──────── Extrait de texte ────────

J’ai eu la chance de connaître Rachid Amirou, sociologue du tourisme prématurément disparu il y a quelques années, et ainsi de bénéficier de certaines de ses réflexions, de ses remarques, qu’il n’a pas eu le temps de formaliser dans un ouvrage. J’avais été particulièrement frappé par cette anecdote, se déroulant dans un village provençal de l’arrière-pays, où les retraités étaient défrayés d’une petite somme par la municipalité pour mener exactement leur mode de vie habituel, tel qu’il a été entre autres popularisé par les films de Pagnol : partie de pétanque, pastis à la terrasse d’un café ombragé par des platanes ; leur seule obligation un tant soit peu contraignante était d’adapter leurs horaires au passage des cars de touristes étrangers, et d’accepter de se laisser photographier par ces touristes.

──────── Enregistrements ────────

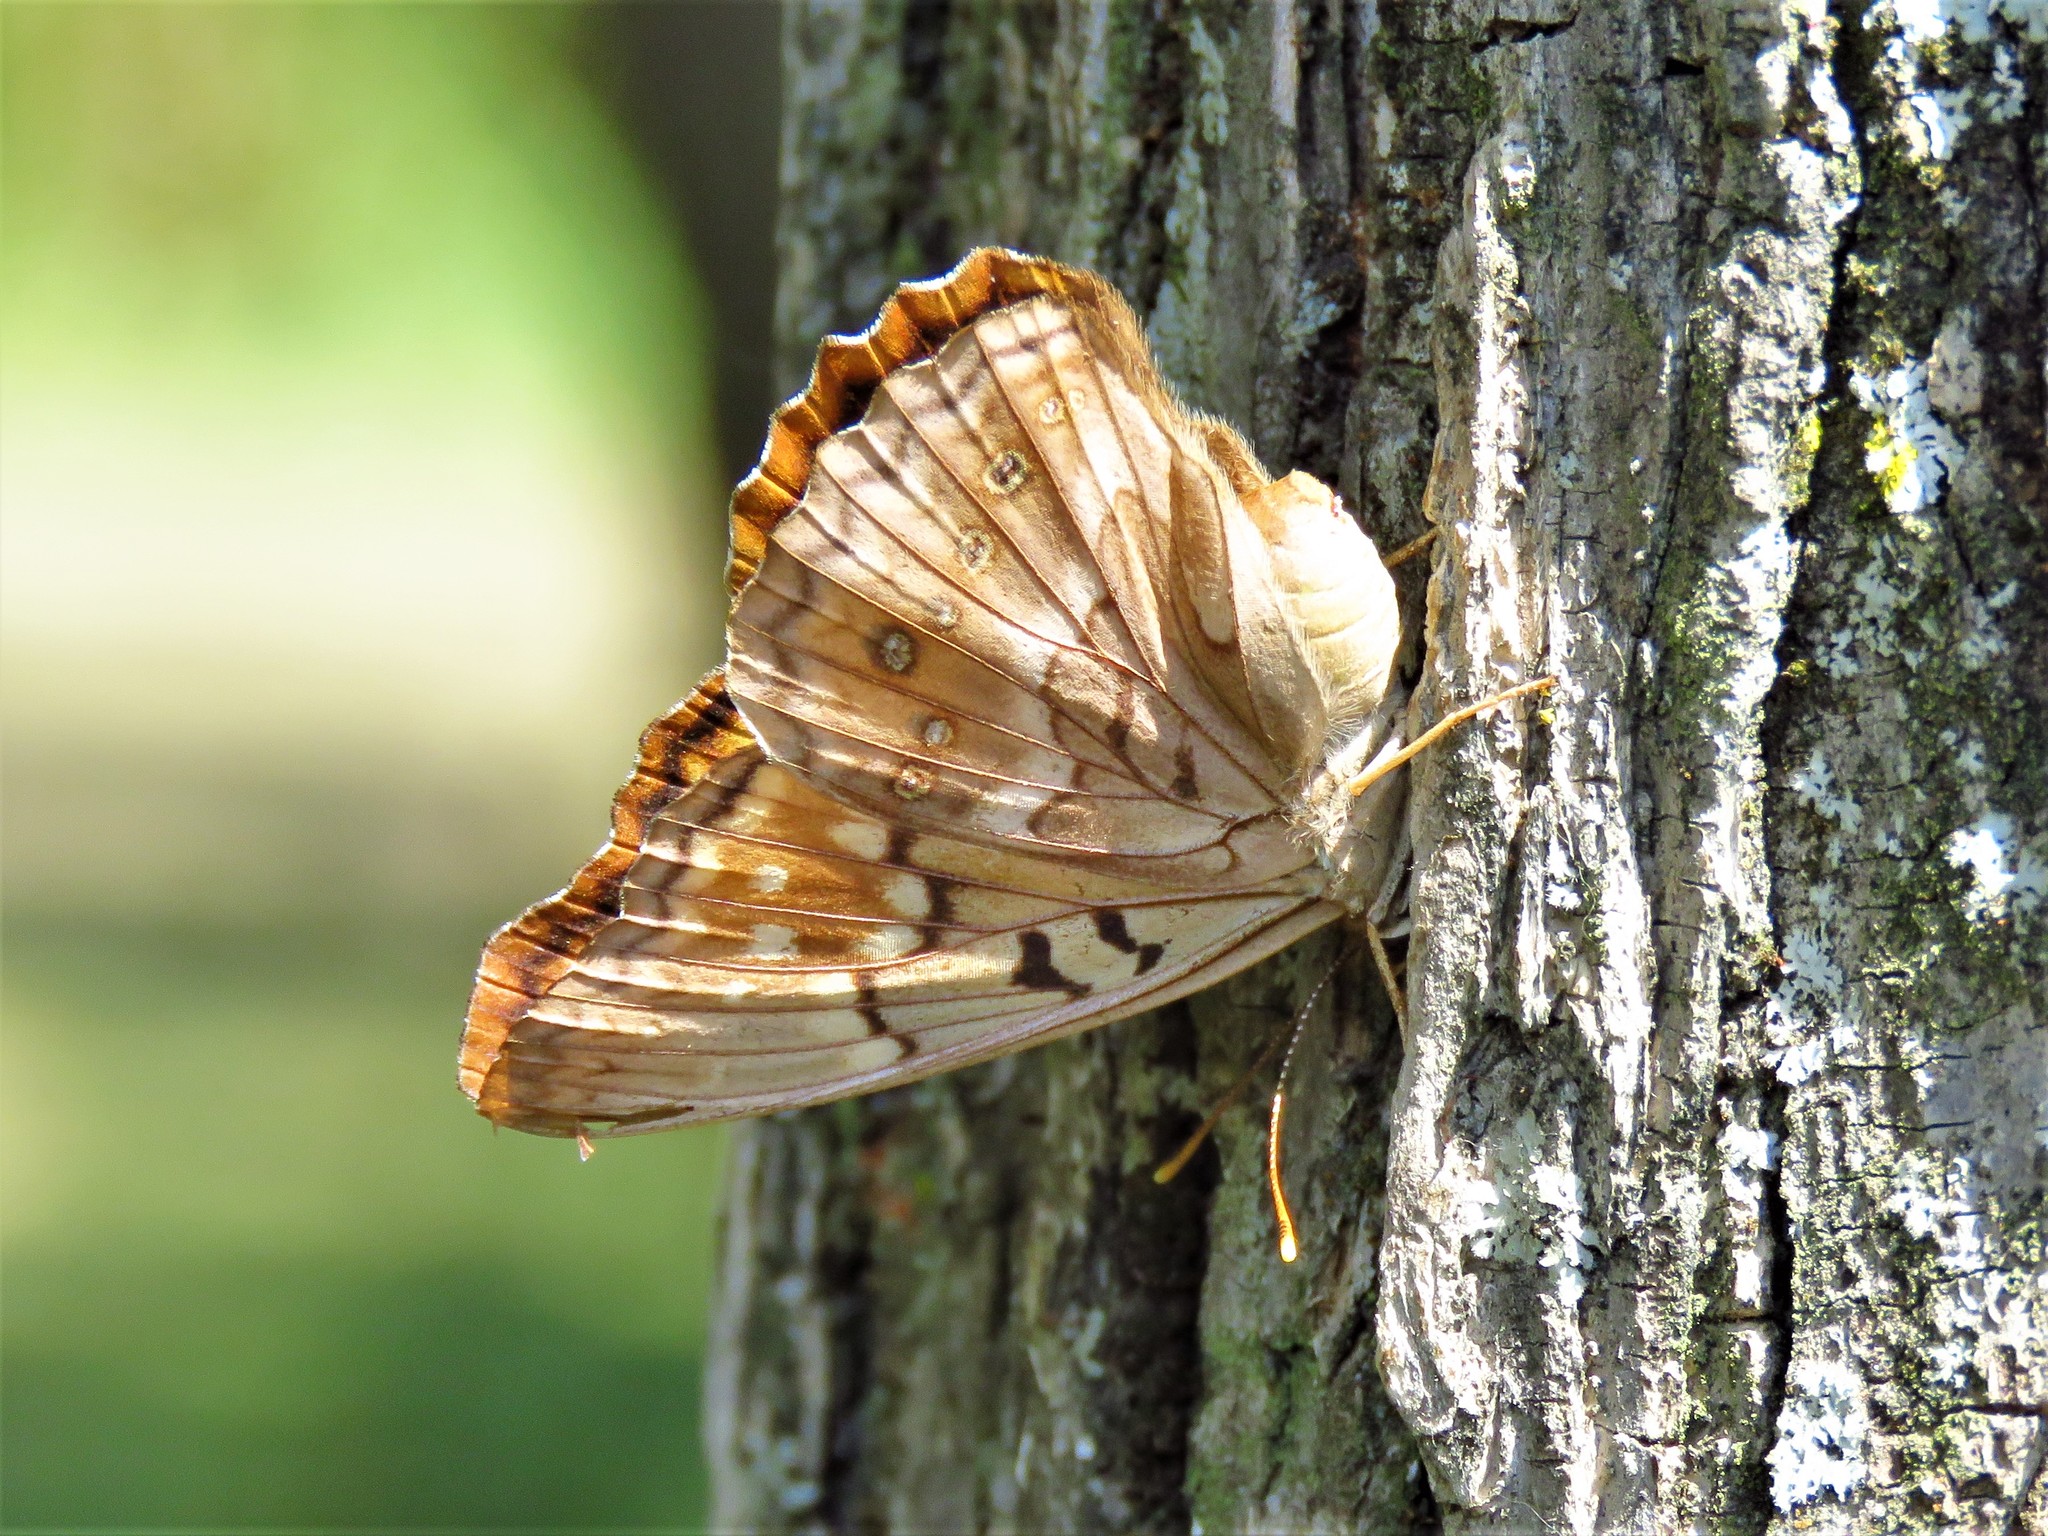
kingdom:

────────
──────── Enregistrements ────────

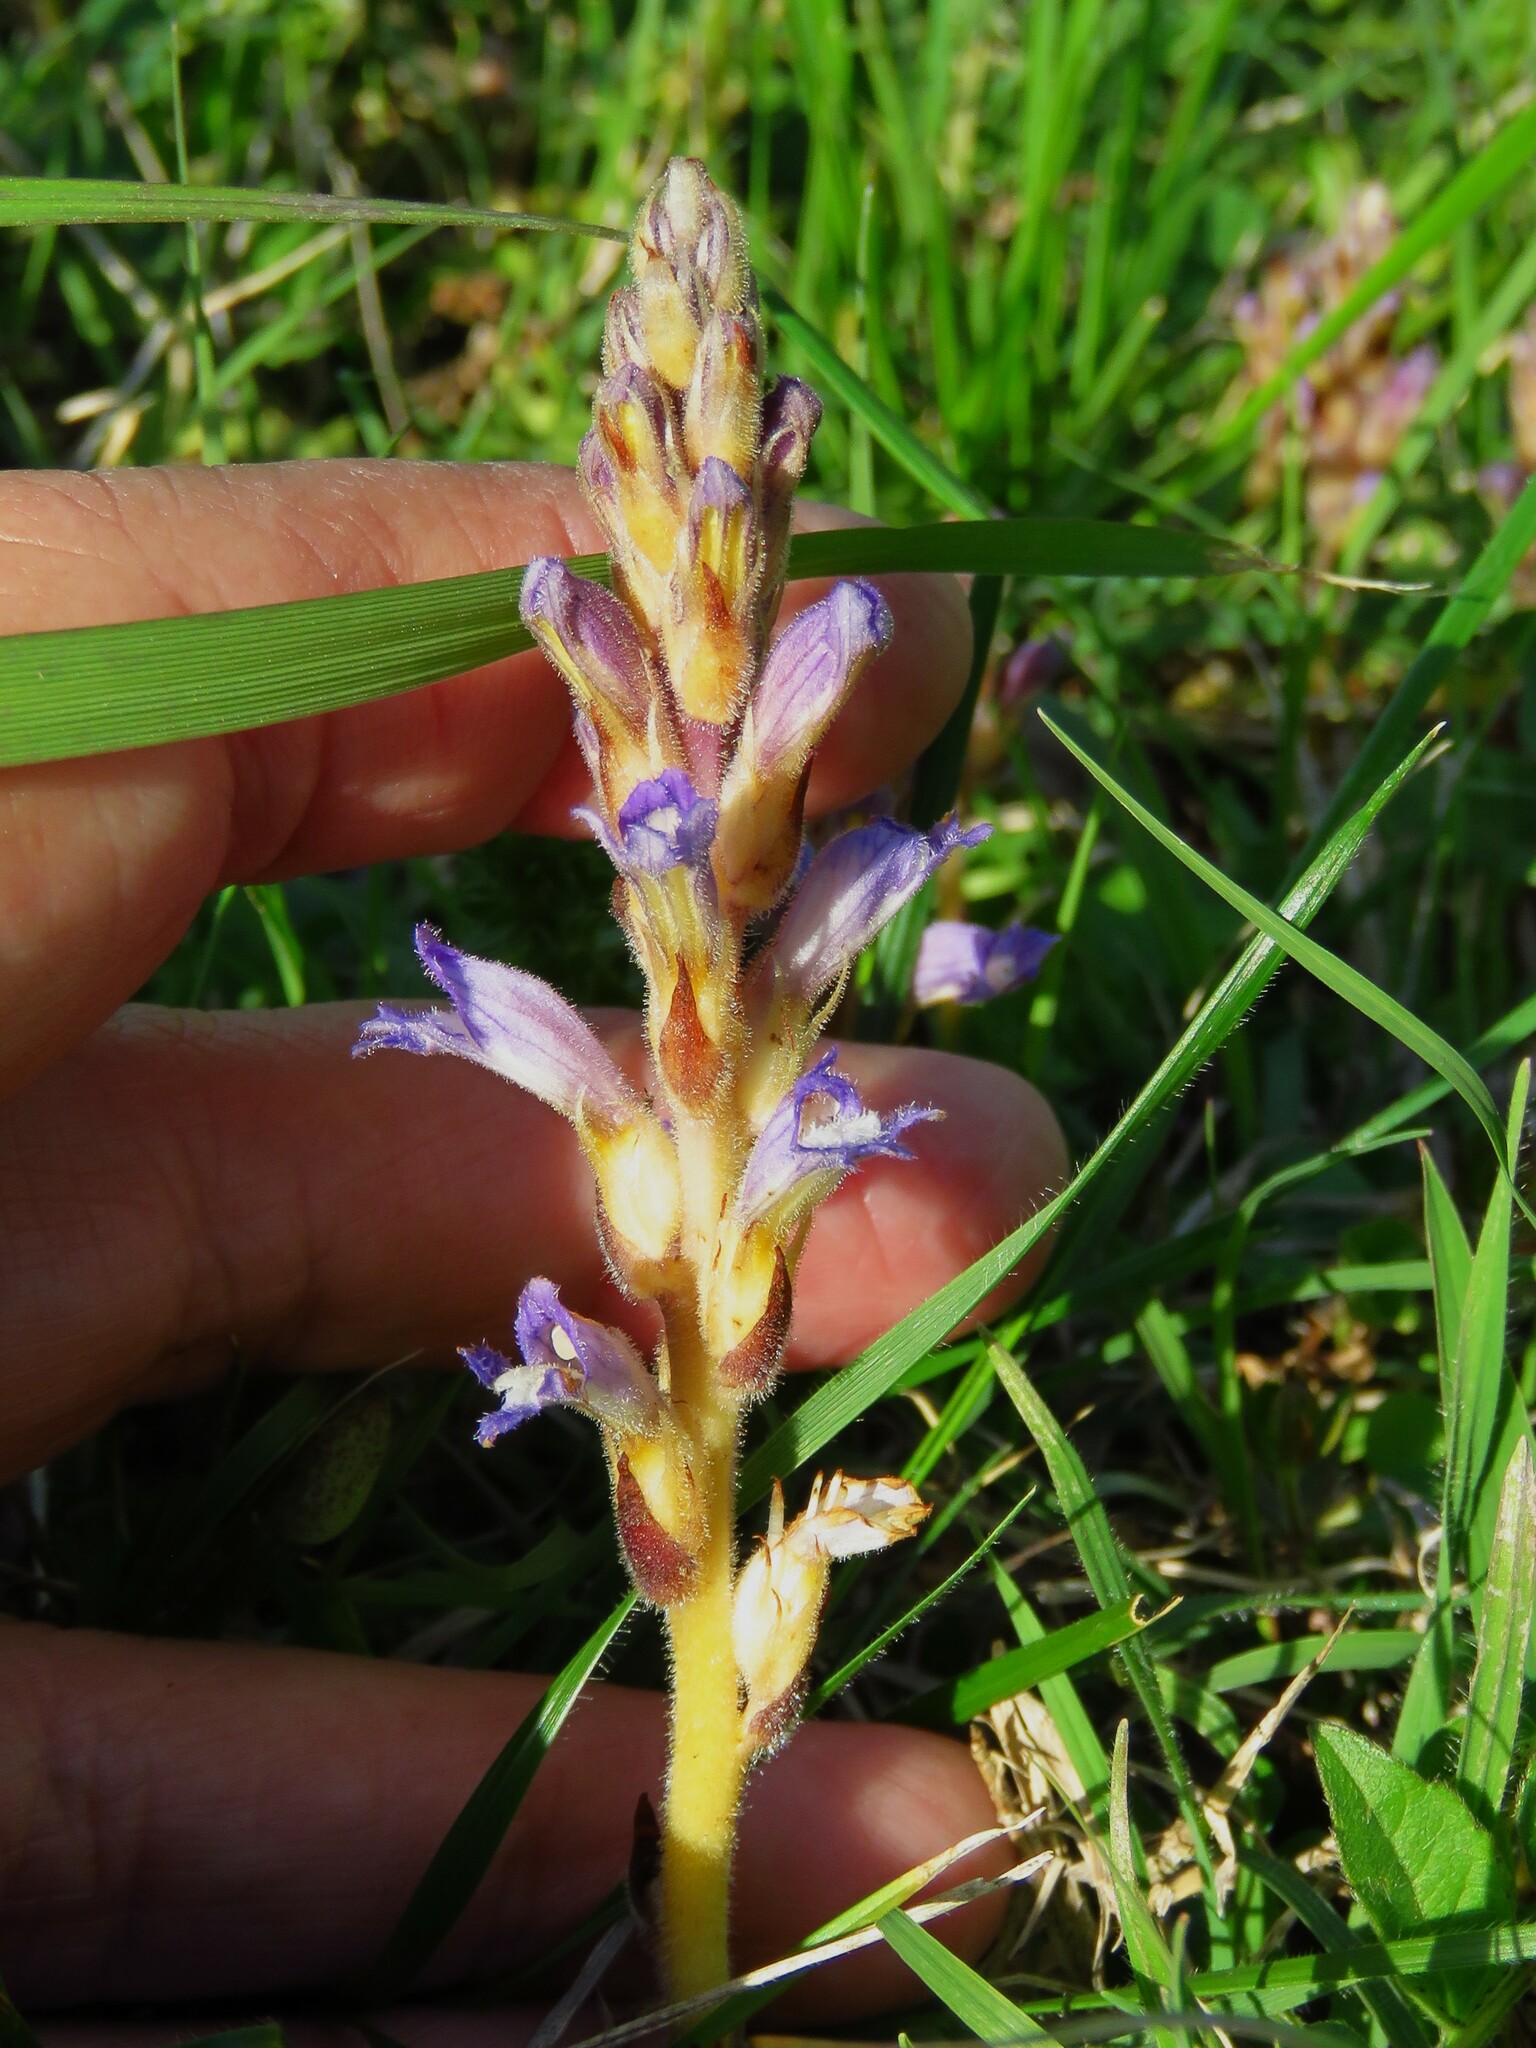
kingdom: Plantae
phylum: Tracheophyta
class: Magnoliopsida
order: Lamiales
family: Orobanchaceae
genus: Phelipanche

────────

• Objectif fixé 1: Indiquez si chacune des affirmations suivantes concorde avec l’extrait sur le village provençal, en répondant par oui ou par non et en citant mot pour mot les termes qui tranchent : (a) La municipalité versait une petite somme aux retraités. (b) Rachid Amirou a consigné ses réflexions dans un ouvrage. (c) Les retraités devaient accepter d’être photographiés par les touristes.
• Objectif fixé 2: Poursuivez l’extrait sur le village provençal à partir de sa dernière phrase.
Les enregistrements constituent un matériau indépendant de l’extrait.

• Résultat attendu 1:
(a) Oui : « les retraités étaient défrayés d’une petite somme par la municipalité ».
(b) Non : « qu’il n’a pas eu le temps de formaliser dans un ouvrage ».
(c) Oui : « d’accepter de se laisser photographier par ces touristes ».

• Résultat attendu 2:
Notre première réaction, il faut bien le dire, est un net malaise ; nous avons l’impression que ces papys provençaux sont traités comme les femmes girafes du nord de la Thaïlande, ou les Navajos du Nouveau-Mexique obligés d’exécuter leurs danses de la pluie pour des demeurés en car Greyhound, nous avons l’impression d’une sorte d’atteinte à la dignité humaine.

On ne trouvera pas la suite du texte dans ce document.